Introduction to ggplot

This file will walk you through the basic ggplots, as well as show ways of making them more attractive. It corresponds to the notes:

ggplot 1 - introduction

Bar

What game has sold the fewest copies? Use geom_bar.

What game has the lowest median price? Use geom_col. Hint: create a new tibble called t2, group by game, and then use summarise to create a new column showing median price.

Smoothed line

What game has had the most price changes over time? Use geom_smooth

What game has had the most price changes each year? Use geom_line. Hint: create a new tibble called t_line that groups by year and game, and then shows the median price.

Point

What game has the most outlier values that could throw off our analysis? Use geom_point, and add some alpha transparency to make it easier to see over-plotting. Also try adding a little bit of jitter to see if that helps your results.

Point + Line

Combining plots is also very helpful. First copy+paste your geom_point code, and then add geom_smooth on top of it as a second call. Set geom_smooth to not print the error bars by setting se to FALSE.

Density / Histogram

Show some plots that show the range of prices for our data. Try a histogram, density plot, and boxplot for each game. Note that the histogram will probably need facets to show game.

Point + Line + Facet

Combining plots is also very helpful. Tweak the output from point + line to only include Heat, Gloomhaven, and Pandemic. Then, add facets by game.
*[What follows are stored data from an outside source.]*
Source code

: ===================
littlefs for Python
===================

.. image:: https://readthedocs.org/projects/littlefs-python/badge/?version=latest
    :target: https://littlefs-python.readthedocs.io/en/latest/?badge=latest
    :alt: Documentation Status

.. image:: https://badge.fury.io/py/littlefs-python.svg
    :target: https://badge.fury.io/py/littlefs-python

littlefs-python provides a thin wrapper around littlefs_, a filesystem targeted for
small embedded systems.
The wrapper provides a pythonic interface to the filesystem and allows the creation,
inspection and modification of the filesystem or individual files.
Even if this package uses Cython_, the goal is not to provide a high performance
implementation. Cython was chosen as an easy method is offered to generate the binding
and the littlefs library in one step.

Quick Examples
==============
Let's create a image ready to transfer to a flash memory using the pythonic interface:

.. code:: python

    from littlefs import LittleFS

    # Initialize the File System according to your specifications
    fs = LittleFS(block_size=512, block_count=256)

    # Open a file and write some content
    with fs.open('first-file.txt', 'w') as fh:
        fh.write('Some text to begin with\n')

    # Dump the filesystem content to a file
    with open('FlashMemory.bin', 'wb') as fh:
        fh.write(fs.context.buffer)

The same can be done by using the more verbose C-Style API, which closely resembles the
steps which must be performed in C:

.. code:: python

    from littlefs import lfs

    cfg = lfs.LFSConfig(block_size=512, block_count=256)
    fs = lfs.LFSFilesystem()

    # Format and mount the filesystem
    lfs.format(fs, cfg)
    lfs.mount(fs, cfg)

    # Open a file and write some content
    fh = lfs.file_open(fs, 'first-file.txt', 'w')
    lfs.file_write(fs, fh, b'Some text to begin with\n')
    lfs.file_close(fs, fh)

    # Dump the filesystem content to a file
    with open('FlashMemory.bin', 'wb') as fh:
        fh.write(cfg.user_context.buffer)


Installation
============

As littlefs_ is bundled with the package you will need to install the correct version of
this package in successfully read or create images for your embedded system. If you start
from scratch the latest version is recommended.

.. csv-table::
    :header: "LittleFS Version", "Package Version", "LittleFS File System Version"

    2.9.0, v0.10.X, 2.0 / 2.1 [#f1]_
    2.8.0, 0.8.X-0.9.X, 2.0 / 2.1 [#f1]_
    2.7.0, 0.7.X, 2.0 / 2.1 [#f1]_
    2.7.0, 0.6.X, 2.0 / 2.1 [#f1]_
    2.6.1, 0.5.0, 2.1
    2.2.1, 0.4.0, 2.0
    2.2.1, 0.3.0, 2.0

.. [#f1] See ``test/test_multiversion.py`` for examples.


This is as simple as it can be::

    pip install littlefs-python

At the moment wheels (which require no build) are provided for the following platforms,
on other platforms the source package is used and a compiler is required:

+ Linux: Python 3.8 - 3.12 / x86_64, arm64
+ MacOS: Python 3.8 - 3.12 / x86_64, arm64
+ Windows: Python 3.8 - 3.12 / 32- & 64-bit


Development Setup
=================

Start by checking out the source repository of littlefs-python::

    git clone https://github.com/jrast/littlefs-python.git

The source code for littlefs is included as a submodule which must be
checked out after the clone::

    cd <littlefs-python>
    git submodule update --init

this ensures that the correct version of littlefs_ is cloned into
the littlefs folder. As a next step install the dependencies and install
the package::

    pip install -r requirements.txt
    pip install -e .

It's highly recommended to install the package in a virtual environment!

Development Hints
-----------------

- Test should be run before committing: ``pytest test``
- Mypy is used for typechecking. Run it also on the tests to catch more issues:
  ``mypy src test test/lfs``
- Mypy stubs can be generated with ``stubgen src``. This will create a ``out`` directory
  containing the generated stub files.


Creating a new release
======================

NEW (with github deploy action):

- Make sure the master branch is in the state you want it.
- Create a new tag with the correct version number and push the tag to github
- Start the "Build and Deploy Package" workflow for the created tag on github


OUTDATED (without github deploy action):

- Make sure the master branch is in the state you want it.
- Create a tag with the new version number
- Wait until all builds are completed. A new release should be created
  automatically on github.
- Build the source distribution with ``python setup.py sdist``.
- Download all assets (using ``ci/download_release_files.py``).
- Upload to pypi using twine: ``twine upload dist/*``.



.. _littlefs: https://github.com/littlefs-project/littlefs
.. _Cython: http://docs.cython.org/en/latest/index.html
ggplot 2 - Making a plot pretty

line

Add a horizontal line at the median price value, and a yellow rectange that goes from:

  • x: from min, to max date
  • y: from median price - standard deviation, to median price + standard deviation

Labels

Modify the following plot to have labels for the title, subtitle, caption, x, and y.

Limits

Set limits for the plot, going from 0 to 200 for y, and 2021-2022 for the x.

Hint: use mdy to create the start/end dates.

Scales

Add scales. Use scale_x_date and scale_y_continuous.